First we need to formulate precisely and prove the loop invariant of the inner loop: All numbers in the array up to and not including the position j are are less or equal to the number at pos_greatest (for all k < j, arr[k] <= arr[pos_greatest]).
Proof:
• true before the first iteration (no numbers before position 0)
• Suppose it is true at the start of iteration j, namely for all k < j, arr[k] <= arr[pos_greatest]. Now we look at arr[j]. If it is greater than arr[pos_greatest] we reset pos_greatest to be j and it now holds the index of the greatest number between 0 and j (inclusive). Otherwise we just increment j and again pos_greatest holds the index of the greatest number between 0 and j (inclusive). So in either case we have for all k <= j, arr[k] <= arr[pos_greatest]. After we increment j this becomes again for all k < j, arr[k] <= arr[pos_greatest].

When the inner loop terminates, i < j. So the invariant of the inner loop implies that for all k <= i, arr[k] <= arr[pos_greatest], in other words, pos_greatest is the index of the greatest item between 0 and i (inclusive).

### Invariant of the outer loop

Invariant: elements at positions strictly to the right of i to len-1 are sorted in ascending order and are greater than the elements to the left of i. More formally: for all k with i < k <= len-1, arr[k] <= arr[k+1]<=... <= arr[n-1] and for all m with 0 <= m <= i, arr[m] <= arr[k].

Proof that this property is an invariant of the outer loop:

• before the first passage through the loop: there are no k with i < k <= len - 1, so the statement is trivially true.
• Suppose that the property is true before the iteration when i equals say x.
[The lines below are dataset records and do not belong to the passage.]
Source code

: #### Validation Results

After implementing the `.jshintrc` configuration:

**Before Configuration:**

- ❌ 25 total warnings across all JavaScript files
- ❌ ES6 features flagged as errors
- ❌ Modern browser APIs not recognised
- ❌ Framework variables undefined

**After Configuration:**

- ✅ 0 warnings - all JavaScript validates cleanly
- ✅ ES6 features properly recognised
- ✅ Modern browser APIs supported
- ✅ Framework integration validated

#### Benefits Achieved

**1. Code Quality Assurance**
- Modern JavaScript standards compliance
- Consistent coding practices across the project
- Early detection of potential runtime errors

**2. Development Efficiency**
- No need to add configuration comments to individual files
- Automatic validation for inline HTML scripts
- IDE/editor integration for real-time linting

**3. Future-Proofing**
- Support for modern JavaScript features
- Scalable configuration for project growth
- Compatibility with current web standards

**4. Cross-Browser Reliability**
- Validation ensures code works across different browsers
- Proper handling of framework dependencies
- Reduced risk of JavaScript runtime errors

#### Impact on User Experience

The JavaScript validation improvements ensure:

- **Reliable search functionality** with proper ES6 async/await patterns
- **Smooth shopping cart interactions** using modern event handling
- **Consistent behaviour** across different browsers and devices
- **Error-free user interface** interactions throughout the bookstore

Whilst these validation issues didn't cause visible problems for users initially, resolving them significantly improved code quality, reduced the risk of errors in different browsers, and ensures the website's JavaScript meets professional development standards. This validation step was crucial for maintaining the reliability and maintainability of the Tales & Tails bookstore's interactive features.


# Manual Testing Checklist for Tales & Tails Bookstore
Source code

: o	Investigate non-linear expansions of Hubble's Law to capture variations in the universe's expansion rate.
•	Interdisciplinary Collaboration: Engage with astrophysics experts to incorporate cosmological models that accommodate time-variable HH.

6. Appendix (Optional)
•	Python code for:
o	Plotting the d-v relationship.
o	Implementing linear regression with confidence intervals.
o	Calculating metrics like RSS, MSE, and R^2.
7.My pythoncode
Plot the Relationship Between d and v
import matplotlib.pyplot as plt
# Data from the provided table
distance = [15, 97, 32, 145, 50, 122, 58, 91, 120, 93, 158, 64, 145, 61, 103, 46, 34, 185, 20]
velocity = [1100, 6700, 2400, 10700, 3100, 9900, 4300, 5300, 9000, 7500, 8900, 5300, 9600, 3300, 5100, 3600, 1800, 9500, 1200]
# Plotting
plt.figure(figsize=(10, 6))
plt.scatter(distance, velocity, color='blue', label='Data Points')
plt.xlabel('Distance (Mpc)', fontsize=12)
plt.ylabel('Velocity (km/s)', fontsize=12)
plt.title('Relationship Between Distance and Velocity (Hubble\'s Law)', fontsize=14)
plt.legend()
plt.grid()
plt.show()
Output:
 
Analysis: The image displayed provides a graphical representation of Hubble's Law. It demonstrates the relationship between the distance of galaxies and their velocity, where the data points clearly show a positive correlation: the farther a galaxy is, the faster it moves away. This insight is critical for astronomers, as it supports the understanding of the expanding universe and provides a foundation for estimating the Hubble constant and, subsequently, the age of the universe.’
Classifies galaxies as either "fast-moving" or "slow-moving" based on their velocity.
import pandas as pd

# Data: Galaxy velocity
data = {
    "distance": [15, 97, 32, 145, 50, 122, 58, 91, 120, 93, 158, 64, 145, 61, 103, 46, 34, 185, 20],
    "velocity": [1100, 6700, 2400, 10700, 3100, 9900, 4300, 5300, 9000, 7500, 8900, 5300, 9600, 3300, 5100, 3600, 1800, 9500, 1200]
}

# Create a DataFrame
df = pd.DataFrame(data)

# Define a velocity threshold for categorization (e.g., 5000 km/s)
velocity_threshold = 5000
We need to show that the same property will be true after the iteration when i will be equal x-1.
(1) for all k with x < k, arr[k] <= arr[k+1]<=... <= arr[n-1]
(all numbers strictly to the right of x are ordered)
and
(2) for all k with x < k and for all m with m <= x, arr[m] <= arr[k].
(all numbers to the left of x including x are smaller than the numbers on the right)
All that happens in the iteration is: the inner loop executes and finds the index of the greatest number between 0 and x (inclusive). That number is then swapped to the position x. From (2) we know that this number is smaller than all numbers to the right of x and from (1) we know that those numbers are ordered in ascending order, so now we have
(1') for all k with x <= k, arr[k] <= arr[k+1]<=... <= arr[n-1]
(all numbers to the right of x including x are ordered)
We also know that the number at x is the greatest in the range from 0 to x, so we have (2') for all k with x <= k and for all m with m < x, arr[m] <= arr[k]
(all numbers to the left of x are smaller than the numbers on the right)
Finally the outer loop decrements i so we have to reformulate (1') and (2') for the new value of i which is x-1: (1) for all k with len-1 >= k > i, arr[k] <= arr[k+1]<=... <= arr[n-1]
(all numbers strictly to the right of i are ordered)
(2) for all k with len - 1 >= k > i and for all 0 <= m <= i, arr[m] <= arr[k].

### And finally...

When i = 0 the invariant of the outer loop becomes
arr[0] <= arr[1] <= ... <= arr[len-1] so the array is sorted.